Habitante du quartier de Noailles
"On veut retrouver une tranquillité d’esprit qui fait que nos enfants peuvent retourner seuls à l’école, faire les courses sans se faire voler. Mener une vie à peu près normale, dans un quartier populaire. La sécurité, la salubrité, la tranquillité sont des choses qui n’existent plus", confie-t-elle, au bout. Le soir, quand la ville s’éteint, que la rue retrouve son calme, les déchets jonchent le sol. Cannettes, cartons, chaussures, vêtements… il est même possible de retrouver des couteaux et lames de rasoirs dans les pots de fleurs, initialement installés pour égayer le quartier.
Habitants et commerçants désarmés
"Il faut assurer la vie de ceux qui habitent le quartier. Au début, quand les flics passaient, ils essayent de se cacher un peu. Maintenant, comme la police passe régulièrement et ne dit rien, le passage ne fait plus peur.
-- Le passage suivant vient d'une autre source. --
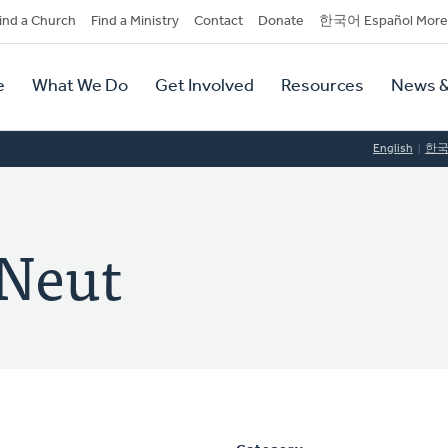
dary
ind a Church
Find a Ministry
Contact
Donate
한국어 Español More
y
tion
e
What We Do
Get Involved
Resources
News &
tion
English
한
 Neut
Ils se sentent dans une impunité absolue", se désole la porte-parole.
Elle en est persuadée, "un jour, il va se passer un drame. Entre eux, ou avec nous. Ça devient de plus en plus agressif". La solution serait de renforcer la présence policière et effectuer des descentes régulières, selon elle.
Cette situation, elle épuise aussi les commerçants. Léa Kouassi est propriétaire, depuis 2014, de quatre magasins dans le quartier. "On travaillait très bien, et puis ça s’est installé petit à petit, et cette année ça a débordé", la commerçante livre un témoignage la gorge nouée.
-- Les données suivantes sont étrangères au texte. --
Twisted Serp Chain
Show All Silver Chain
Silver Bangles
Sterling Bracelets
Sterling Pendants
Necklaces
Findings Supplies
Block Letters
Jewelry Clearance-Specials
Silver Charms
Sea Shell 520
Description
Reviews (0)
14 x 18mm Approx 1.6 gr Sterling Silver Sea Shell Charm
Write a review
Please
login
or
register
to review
Mes vitrines ne se voient plus. Chaque matin, je dois intervenir pour qu’ils laissent la vitrine accessible pour faire le ménage. Il y a des altercations verbales au quotidien. Mes livreurs n’arrivent plus à rentrer la marchandise dans le magasin et la laisse dans la rue. Le temps de rentrer les cartons, je me fais voler. Ça devient infernal.
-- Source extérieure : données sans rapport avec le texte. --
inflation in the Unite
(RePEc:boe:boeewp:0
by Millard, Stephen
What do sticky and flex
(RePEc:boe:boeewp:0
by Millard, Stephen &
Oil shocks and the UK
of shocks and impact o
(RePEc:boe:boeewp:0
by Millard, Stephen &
Léa Kouassi, commerçante à Noailles
Peur, insécurité, altercations
Le sentiment d’insécurité permanent et la peur ont aussi des conséquences sur ses commerces. "Les vendeuses que j’embauche ont peur et ne restent pas. J’ai trois boutiques qui restent constamment fermées." Sans parler des clients qui ont à peine la place pour rentrer dans les commerces et doivent se faufiler. Tout cela, ajouté à la baisse de fréquentation du quartier par les touristes, fait que Léa Kouassi a vu son chiffre d'affaires baisser de presque 40 %. Mme Kouassi l’assure, le passé était bien différent. "On travaillait tranquillement, je ne craignais pas de sortir. Je ne trouve pas ça normal, vu tout ce que je paie, qu’on ne fasse rien. Je veux simplement travailler", souffle-t-elle, désespérée.
Le quartier a vu des commerces baisser le rideau, voit ses locataires partir les uns après les autres, en voit d’autres, souvent âgés, ne plus sortir de chez eux par peur. "Il faut sauver le quartier, nous sauver", assène Léa Kouassi.
Des pouvoirs publics sourds
Pour ça, le collectif ne cesse d’alerter les pouvoirs publics. Mairie centrale et de secteur, préfecture, Région, Département… Tous ont reçu un mail. En vain. "Ça fait tellement de temps qu’on les interpelle et qu’il ne se passe rien. Tout le monde le sait, et il n’y a pas de solutions trouvées. Chacun se renvoie la balle, personne ne prend ses responsabilités."
Pour cette habitante, c’est aussi une question sociale et d’insertion.
Cette misère, que je peux comprendre, ne peut pas arriver jusqu’à gâcher la vie de mes gosses. La misère faisant, ce sont des gens qui n’ont plus rien à perdre. Il faut comprendre pourquoi ils sont dans la rue et trouver une solution pour les insérer dans la société.
Habitante de Noailles
Le collectif Rue Polak Aubagne espère une action et que les pouvoirs publics agissent, pour mettre fin à cette situation, dans l’espoir que le quartier de Noailles retrouve sa joie de vivre.